DGN diffuses fights with support system
December 18, 2019
DGN’s policy regarding fighting ensures that all students involved in a fight will be punished with suspension. The policy is meant to deter students from fighting, so that the amount of students getting into fights in the first place might decrease.
With the exception of assaults, all fights are considered mutual. “In the school situation(s), there’s no such thing as ‘self defense,’” Vice Principal of Staff and Students Kelly Zuerner said.
This may seem similar to a zero tolerance policy, but while DGN used to use zero tolerance, the policy was scrapped with the Illinois SB100 law, which outlawed zero tolerance in public schools. Since then, all fights are decided on a case-by case basis, even though in every case excluding assaults, both parties are suspended.
DGN’s administrative efforts in terms of fights go into prevention to avoid conflicts between students ever from reaching physicality. DGN’s administration expects students to report potential fights before they happen so the school can try to diffuse the situation.
“We act through restoration circles to alleviate hostile situations that would jeopardize you,” Zuerner said.

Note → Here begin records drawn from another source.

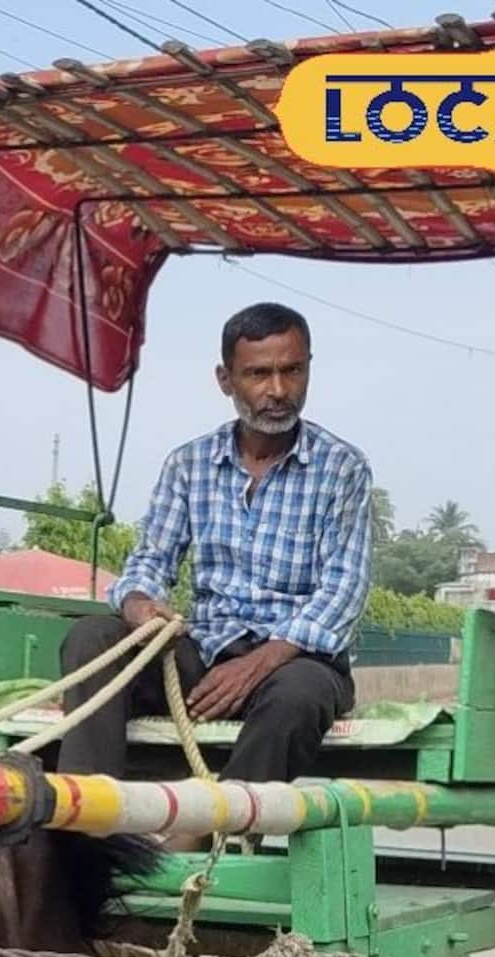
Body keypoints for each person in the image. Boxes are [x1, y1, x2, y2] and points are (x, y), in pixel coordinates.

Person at [56, 301, 372, 788]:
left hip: (294, 660)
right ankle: (89, 814)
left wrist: (259, 662)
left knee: (299, 696)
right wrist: (139, 605)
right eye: (259, 374)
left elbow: (343, 590)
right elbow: (150, 561)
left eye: (292, 371)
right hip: (203, 654)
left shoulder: (342, 468)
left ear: (309, 368)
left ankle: (219, 824)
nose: (278, 390)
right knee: (92, 638)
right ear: (226, 380)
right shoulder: (189, 464)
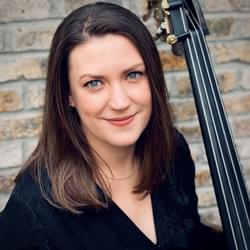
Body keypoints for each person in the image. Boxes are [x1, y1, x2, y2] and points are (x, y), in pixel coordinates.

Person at [0, 2, 227, 250]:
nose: (120, 102)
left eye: (133, 75)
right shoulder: (31, 212)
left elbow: (189, 236)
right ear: (68, 95)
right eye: (94, 83)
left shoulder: (172, 151)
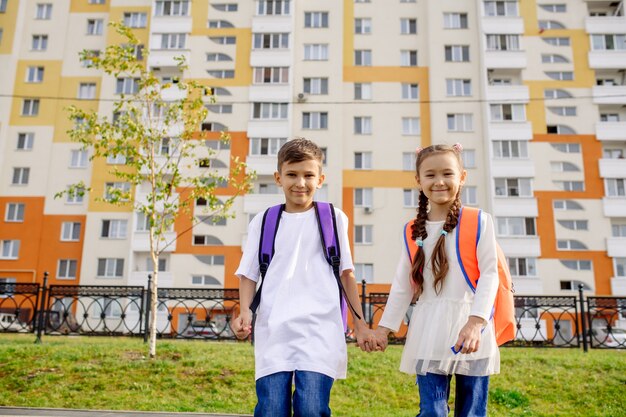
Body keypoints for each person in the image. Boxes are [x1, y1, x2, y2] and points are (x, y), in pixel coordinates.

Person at [232, 138, 377, 417]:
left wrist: (360, 326)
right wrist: (245, 314)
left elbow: (346, 274)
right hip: (274, 329)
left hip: (320, 330)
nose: (301, 183)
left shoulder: (334, 218)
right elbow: (248, 275)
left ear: (320, 179)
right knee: (271, 409)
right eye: (292, 175)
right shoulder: (263, 221)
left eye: (308, 175)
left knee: (312, 408)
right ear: (278, 178)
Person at [372, 143, 500, 417]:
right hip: (428, 329)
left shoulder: (479, 221)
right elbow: (403, 284)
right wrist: (384, 329)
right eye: (430, 175)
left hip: (472, 329)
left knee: (472, 412)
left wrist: (476, 323)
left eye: (447, 173)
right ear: (418, 181)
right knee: (432, 411)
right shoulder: (411, 230)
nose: (439, 181)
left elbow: (491, 274)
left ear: (462, 177)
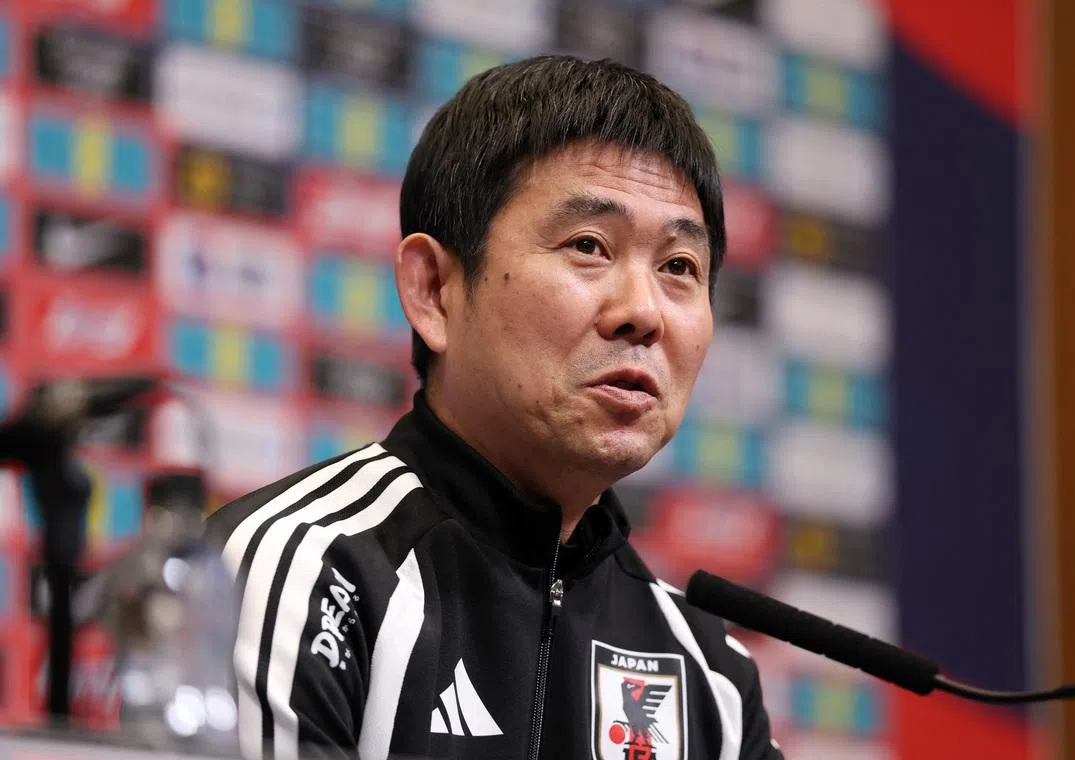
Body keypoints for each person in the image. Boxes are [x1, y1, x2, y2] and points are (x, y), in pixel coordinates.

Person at [206, 55, 784, 760]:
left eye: (678, 267)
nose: (643, 311)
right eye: (589, 246)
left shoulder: (713, 681)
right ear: (434, 291)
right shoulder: (298, 575)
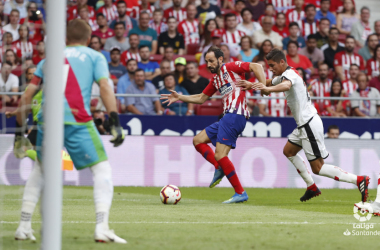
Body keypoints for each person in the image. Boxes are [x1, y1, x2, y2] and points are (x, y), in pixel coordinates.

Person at [13, 19, 126, 243]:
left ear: (65, 38)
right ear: (88, 37)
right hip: (77, 119)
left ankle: (23, 226)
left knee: (40, 171)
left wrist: (20, 132)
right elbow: (105, 86)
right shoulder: (95, 56)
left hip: (47, 122)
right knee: (101, 170)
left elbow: (27, 96)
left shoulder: (47, 60)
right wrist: (114, 120)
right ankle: (102, 227)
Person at [237, 48, 370, 203]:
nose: (270, 69)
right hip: (304, 124)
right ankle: (311, 186)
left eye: (272, 65)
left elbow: (285, 86)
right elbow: (267, 82)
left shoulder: (290, 75)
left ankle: (359, 180)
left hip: (308, 124)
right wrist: (252, 85)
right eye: (269, 66)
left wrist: (267, 89)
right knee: (288, 151)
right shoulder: (284, 74)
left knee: (318, 168)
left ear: (282, 62)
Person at [160, 46, 267, 203]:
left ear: (220, 59)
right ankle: (219, 167)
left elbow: (257, 66)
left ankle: (240, 192)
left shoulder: (230, 67)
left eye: (211, 61)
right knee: (198, 140)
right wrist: (180, 97)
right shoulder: (216, 79)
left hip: (235, 115)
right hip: (227, 117)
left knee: (220, 154)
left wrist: (262, 85)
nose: (209, 64)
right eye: (207, 62)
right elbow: (201, 98)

Each student has a support staff made up of their counselor, dean, social worker, psychologist, and case manager if the student has an IEP. Depending on the severity of the situation, different members of this support staff will act in order to prevent a physical fight.
According to DGN’s disciplinary records, seven students have been disciplined for fighting during the past five years, stemming from three individual fights. While there were seven actual fights, there were ten inciting incidents that never reached a fight in which staff action was taken to prevent physical conflict.

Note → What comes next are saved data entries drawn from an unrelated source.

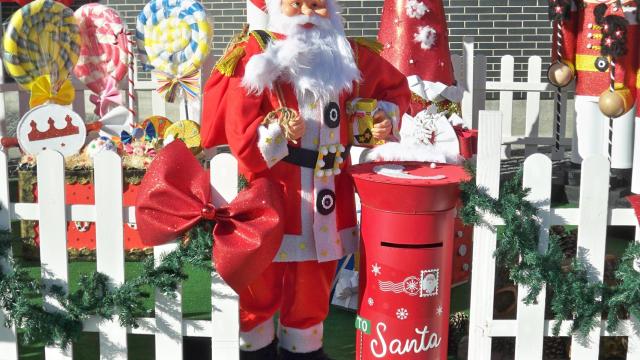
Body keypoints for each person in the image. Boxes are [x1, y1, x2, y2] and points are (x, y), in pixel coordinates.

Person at [200, 0, 411, 359]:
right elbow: (239, 128)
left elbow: (394, 90)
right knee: (259, 281)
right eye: (296, 4)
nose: (308, 13)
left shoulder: (350, 53)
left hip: (330, 192)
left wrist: (379, 120)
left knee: (314, 282)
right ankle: (256, 350)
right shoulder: (255, 53)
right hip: (274, 191)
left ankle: (305, 350)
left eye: (317, 5)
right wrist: (275, 132)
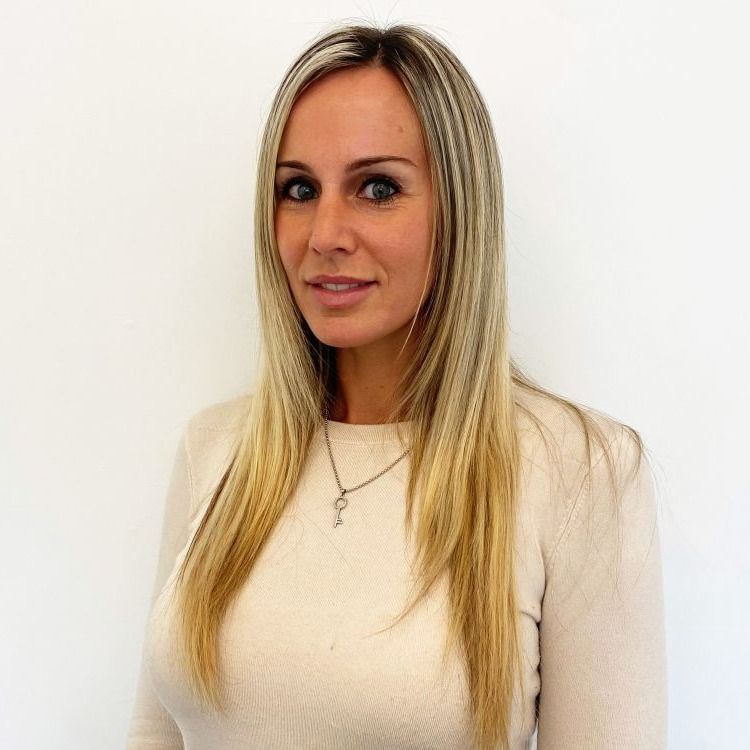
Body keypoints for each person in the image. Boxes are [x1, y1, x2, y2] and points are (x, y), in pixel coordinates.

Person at [125, 21, 667, 750]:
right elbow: (154, 733)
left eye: (377, 188)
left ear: (459, 210)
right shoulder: (218, 450)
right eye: (298, 189)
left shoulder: (580, 471)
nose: (324, 233)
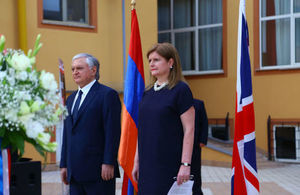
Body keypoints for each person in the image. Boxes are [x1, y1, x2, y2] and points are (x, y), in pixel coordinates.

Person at [132, 43, 195, 194]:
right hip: (147, 163)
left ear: (171, 62)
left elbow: (189, 129)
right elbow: (142, 129)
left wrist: (185, 164)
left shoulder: (181, 90)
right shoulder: (147, 92)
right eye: (149, 60)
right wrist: (136, 161)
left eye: (156, 60)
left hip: (169, 163)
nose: (151, 64)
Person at [60, 53, 121, 195]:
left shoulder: (107, 95)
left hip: (98, 172)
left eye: (79, 68)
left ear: (93, 71)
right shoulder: (71, 99)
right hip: (74, 173)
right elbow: (67, 134)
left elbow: (112, 132)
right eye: (73, 69)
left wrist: (109, 162)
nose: (75, 72)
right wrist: (64, 163)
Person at [191, 99, 208, 195]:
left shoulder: (199, 104)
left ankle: (197, 191)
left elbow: (204, 122)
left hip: (195, 144)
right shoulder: (176, 103)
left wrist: (203, 140)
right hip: (178, 145)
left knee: (195, 170)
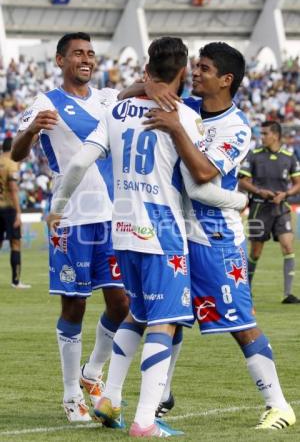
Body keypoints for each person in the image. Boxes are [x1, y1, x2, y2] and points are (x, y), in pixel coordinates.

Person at [47, 37, 248, 437]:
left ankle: (109, 397)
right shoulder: (184, 118)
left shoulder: (116, 110)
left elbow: (80, 162)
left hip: (121, 230)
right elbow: (200, 187)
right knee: (166, 323)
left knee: (137, 313)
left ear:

Presumably because all of the work with the administration is done preemptively, fighting is not as big a problem at DGN as it is at other schools. This applies to nearby schools as well as to the national level.
DGN’s numbers are a stark contrast from fighting trends in other schools. Across the entire country, 7.3% of students are reported to have been in some kind of fight on school property in 2017 according to the CDC.
Until 2015, DGN used a zero-tolerance policy that, without exception, punished any student involved in a fight, as opposed to the case-by-case approach accompanied by preventative measures it takes now.
Alex Montague, an alumnus of DGN who graduated in 2006, was in a fight while this zero-tolerance policy was active. During his junior year at DGN, two weeks after transferring to the school, he claims to have been assaulted by another student in the lunchroom.
“He punched me right in the base of my skull, right in the cerebellum,” Montague said of the incident. The other student continued to strike him with “three punches in the span of like, a second.”
“He had this long ponytail, went down to maybe his shoulder. I put one hand on his ponytail and one hand on his shoulder and turned him so he wasn’t facing me, so he’d stop punching me,” Montague said. Afterwards, a teacher broke up the fight.
Because Montague made physical contact with the other student, it was classified as fight, and Montague was given a four day in-school suspension.
“I didn’t actually throw any punches, all I did was make physical contact with him, just to go and turn him away from me. I didn’t pull his hair, I used it to turn him away, and I still got an in-school suspension,” Montague said. “It’s not like someone can think very clearly when they get punched in the head.”
Since the policy changed, this case would not have been judged like this if it had happened more recently. “If I am turning the kid around and didn’t try to incite it, didn’t have any past ‘beef’ with the student, I wouldn’t be suspended for that,” Zuerner said.
Zuerner claims that there are far fewer fights now than there have been in the past. It has not starkly decreased in her tenure of close to a decade, but before that time DGN experienced fights more often.
“I do believe our incidents have decreased, but I account that more to the support of our teachers and our students,” Zuerner said. “We do a great job of supporting our kids, wrapping around the ones that need it.”